Other data suggest she's right. El Paso County had a monthly average of 2,816 welfare cases in 2005 (the earliest year for which data were available), meaning family heads probably didn't have jobs. By 2013, that average had actually dropped, to 2,189 cases. Meanwhile, more and more people are on food assistance, which is often used by working families with low incomes. In 2006, the earliest year available, a monthly average of 33,676 county residents were on food assistance; by 2013, that average had reached 71,192.

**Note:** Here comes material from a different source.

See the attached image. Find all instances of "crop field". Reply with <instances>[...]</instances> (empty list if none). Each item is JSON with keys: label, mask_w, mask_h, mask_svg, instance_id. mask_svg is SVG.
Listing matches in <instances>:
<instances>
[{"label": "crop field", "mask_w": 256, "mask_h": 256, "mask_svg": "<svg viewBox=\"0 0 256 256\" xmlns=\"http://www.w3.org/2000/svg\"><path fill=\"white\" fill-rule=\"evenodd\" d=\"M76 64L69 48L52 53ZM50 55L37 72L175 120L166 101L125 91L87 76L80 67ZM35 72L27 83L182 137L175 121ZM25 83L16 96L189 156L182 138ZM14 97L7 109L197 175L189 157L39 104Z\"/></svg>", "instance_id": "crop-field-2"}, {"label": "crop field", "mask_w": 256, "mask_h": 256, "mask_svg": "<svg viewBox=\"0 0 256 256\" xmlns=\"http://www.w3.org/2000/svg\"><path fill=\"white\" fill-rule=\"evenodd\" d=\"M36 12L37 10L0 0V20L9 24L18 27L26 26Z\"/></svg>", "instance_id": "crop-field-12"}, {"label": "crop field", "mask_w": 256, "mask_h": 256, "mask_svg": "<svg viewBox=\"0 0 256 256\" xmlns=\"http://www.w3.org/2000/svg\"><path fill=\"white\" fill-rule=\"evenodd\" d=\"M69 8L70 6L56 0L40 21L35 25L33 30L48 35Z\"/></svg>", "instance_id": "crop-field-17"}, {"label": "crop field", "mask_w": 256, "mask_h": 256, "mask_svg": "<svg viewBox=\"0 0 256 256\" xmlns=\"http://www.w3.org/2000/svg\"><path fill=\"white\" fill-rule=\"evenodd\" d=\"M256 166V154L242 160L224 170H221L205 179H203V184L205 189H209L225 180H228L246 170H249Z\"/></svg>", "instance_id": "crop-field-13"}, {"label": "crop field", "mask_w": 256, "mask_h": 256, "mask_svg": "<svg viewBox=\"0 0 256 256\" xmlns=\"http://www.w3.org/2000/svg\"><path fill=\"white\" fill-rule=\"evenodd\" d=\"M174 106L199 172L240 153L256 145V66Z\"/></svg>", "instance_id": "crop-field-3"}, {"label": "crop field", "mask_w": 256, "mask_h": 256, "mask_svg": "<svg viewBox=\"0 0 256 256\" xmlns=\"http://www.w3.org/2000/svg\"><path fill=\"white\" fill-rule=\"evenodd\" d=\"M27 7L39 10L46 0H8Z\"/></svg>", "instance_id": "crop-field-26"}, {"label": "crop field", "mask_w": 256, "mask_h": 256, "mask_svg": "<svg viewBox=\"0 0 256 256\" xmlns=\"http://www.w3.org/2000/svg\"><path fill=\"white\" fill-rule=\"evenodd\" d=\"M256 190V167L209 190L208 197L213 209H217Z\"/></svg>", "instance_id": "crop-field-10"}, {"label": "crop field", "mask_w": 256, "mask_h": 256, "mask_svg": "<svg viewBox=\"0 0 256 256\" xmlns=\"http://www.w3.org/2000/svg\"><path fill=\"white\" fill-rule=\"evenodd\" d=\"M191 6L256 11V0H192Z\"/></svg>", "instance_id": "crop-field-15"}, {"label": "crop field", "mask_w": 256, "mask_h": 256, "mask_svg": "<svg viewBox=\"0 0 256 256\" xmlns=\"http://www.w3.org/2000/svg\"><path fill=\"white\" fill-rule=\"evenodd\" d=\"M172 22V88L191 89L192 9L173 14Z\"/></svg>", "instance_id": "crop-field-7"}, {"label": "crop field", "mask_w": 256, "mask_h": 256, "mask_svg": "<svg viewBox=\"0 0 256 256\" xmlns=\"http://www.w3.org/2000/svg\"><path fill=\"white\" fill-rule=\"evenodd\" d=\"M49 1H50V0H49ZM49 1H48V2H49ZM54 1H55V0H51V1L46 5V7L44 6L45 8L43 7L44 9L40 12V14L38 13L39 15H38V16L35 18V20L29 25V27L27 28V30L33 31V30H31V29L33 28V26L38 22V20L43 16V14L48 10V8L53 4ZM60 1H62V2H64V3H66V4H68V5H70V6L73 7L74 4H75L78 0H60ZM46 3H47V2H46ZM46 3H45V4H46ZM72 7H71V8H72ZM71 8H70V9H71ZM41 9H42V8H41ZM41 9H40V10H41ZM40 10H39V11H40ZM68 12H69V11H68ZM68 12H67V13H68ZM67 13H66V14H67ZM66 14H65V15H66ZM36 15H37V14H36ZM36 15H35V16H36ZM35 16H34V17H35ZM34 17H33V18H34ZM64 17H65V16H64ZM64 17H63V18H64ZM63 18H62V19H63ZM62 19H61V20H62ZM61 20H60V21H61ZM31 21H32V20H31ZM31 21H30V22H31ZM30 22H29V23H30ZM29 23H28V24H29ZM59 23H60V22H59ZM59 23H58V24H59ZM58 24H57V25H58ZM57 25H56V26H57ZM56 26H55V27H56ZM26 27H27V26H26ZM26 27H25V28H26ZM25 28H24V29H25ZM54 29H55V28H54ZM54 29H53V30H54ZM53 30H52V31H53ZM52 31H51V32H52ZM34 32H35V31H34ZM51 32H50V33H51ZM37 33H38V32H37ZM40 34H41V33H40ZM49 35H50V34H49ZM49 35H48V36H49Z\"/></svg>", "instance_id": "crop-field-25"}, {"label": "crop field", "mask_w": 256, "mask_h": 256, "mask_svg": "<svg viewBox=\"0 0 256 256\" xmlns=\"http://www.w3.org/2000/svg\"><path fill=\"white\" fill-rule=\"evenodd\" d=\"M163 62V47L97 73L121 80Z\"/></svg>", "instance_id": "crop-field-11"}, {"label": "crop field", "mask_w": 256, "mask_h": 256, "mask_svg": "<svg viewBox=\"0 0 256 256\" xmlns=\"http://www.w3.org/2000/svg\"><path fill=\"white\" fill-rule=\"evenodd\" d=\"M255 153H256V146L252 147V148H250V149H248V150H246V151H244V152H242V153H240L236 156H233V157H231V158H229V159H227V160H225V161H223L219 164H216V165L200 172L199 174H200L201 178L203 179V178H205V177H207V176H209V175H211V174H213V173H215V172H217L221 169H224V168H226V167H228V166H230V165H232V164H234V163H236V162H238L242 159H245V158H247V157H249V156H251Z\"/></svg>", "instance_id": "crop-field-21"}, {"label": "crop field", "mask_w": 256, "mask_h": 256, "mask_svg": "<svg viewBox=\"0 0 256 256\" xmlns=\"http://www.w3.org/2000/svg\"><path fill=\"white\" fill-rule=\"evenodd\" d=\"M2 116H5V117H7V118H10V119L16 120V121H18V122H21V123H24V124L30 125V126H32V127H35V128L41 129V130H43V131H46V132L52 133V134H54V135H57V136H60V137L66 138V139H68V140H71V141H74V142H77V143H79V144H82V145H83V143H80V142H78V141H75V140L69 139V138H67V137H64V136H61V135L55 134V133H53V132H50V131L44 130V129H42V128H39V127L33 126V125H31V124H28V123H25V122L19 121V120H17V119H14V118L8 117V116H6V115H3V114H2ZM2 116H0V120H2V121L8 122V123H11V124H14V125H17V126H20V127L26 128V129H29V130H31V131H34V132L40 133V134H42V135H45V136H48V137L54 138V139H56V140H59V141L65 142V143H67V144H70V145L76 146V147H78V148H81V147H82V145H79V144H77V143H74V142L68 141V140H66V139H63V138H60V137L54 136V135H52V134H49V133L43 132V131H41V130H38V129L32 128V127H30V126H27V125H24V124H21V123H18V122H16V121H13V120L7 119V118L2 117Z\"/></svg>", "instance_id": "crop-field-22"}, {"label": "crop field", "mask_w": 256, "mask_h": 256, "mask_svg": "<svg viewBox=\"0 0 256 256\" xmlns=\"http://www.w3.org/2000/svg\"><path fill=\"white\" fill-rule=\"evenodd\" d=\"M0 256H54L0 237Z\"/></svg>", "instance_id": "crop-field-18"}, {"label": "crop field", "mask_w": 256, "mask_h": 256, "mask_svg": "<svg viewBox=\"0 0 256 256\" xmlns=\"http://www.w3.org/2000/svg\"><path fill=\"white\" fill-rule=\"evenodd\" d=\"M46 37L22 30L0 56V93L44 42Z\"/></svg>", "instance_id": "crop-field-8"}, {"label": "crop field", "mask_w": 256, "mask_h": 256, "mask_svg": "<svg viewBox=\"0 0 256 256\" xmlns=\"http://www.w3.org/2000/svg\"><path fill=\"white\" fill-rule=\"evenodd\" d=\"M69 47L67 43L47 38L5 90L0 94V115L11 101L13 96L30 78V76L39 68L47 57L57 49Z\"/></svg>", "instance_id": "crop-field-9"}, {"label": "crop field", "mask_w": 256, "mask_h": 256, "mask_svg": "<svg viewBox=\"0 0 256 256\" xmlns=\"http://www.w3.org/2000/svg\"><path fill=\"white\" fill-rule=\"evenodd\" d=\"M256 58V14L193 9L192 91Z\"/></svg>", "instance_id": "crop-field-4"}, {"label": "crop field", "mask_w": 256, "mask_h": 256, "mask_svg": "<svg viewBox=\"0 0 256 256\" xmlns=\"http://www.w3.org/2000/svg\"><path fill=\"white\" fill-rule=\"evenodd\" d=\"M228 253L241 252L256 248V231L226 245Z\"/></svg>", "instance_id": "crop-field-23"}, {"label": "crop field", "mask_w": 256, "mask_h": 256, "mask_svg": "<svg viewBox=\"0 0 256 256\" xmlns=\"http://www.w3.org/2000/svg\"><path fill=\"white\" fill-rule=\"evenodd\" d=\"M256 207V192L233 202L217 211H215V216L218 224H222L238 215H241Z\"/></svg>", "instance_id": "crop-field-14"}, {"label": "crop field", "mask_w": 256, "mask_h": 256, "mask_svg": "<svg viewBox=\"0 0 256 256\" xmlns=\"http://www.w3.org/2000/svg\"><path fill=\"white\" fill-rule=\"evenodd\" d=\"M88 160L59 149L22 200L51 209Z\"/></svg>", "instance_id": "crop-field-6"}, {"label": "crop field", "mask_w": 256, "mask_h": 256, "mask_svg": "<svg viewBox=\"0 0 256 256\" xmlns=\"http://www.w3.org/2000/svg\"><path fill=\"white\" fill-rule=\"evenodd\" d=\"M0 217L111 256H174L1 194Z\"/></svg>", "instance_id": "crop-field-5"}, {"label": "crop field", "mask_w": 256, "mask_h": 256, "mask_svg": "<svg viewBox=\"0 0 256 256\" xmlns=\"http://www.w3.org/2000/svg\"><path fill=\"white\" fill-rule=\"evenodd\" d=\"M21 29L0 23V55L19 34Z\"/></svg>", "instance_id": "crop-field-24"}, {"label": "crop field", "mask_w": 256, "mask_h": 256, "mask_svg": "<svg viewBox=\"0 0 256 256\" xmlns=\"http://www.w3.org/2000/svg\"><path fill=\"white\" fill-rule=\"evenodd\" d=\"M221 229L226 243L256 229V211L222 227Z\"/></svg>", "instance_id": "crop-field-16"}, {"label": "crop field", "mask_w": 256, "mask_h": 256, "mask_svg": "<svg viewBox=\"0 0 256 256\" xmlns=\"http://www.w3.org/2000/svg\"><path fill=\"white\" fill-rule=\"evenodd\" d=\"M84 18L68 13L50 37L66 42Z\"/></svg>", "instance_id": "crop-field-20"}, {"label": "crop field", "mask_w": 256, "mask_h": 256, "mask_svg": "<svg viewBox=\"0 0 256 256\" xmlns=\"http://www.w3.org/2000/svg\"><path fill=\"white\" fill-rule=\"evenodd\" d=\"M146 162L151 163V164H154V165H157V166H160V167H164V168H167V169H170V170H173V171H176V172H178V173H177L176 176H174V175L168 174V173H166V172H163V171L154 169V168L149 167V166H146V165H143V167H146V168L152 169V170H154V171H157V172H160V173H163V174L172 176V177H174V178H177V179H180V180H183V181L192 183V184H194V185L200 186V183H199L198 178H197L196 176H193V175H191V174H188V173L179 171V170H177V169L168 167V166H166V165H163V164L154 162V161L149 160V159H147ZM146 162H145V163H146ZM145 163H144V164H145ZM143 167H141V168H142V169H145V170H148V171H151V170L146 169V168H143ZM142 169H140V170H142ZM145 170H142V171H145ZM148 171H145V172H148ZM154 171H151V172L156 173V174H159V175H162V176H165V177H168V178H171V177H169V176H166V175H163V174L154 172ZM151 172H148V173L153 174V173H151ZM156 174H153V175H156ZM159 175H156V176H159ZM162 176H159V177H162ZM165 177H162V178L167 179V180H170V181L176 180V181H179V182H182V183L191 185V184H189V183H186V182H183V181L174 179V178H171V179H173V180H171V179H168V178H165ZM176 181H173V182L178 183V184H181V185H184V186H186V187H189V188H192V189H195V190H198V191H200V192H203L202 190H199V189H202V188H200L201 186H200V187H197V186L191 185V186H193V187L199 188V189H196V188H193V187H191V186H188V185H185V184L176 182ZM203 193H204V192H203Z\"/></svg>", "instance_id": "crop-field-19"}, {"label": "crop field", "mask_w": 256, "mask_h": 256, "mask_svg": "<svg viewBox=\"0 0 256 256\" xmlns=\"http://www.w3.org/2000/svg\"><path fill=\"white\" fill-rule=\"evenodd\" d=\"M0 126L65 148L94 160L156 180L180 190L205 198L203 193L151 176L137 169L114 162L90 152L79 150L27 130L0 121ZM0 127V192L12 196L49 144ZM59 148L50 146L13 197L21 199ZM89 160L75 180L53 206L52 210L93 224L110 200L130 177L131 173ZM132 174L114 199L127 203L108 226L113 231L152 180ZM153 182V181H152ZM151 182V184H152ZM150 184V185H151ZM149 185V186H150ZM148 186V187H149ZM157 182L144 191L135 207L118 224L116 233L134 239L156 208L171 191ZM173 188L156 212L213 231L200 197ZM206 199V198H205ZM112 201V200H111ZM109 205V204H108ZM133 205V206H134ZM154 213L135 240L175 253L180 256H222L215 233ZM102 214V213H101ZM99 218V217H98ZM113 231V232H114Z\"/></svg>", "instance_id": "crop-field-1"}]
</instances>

Using data from the Quarterly Census of Employment and Wages, Fred Crowley, a University of Colorado at Colorado Springs economist and president of Crowley Consulting, sheds more light on the trend. In 2013, he says, the average wage in El Paso County was $44,512. Since 2000, the county has gained 11,921 jobs paying below that average, and lost 6,388 jobs paying above that average.
The lowest-paying sector, accommodations and food services, with an average annual wage of $16,952, has gained 3,634 jobs since 2000. Another large gain came in retail trade, which averages an annual income of $27,508, and gained 1,473 jobs since 2000.
"Pretty much these two categories, which are pretty close to the bottom of the spectrum, explain all the job growth in the community over the last several years," Crowley says.
In 2000, El Paso County was 12.6 percent below the state average for wages. By 2013, it was 14.3 percent below.
Crowley says that the Springs has lost many high-paying tech jobs since 2000, largely because the city never was able to offer the full assembly line for products, and companies relocated to save money on transportation. The county has lost 13,764 manufacturing jobs since 2000, which paid an average of $57,564.
The businesses that have grown in their stead tend to be smaller, which isn't ideal because they don't tend to offer benefits packages that insulate families from economic hits. And the biggest growth sectors — service and retail jobs — also fail to create jobs in the same way manufacturing does. Producing a product requires manufacturing of parts, assembly, and transportation. Cleaning a hotel room, for example, doesn't create more jobs.
Compared to the state, "we are behind in every category you can imagine," Crowley says. "Population is growing faster, but employment is lagging."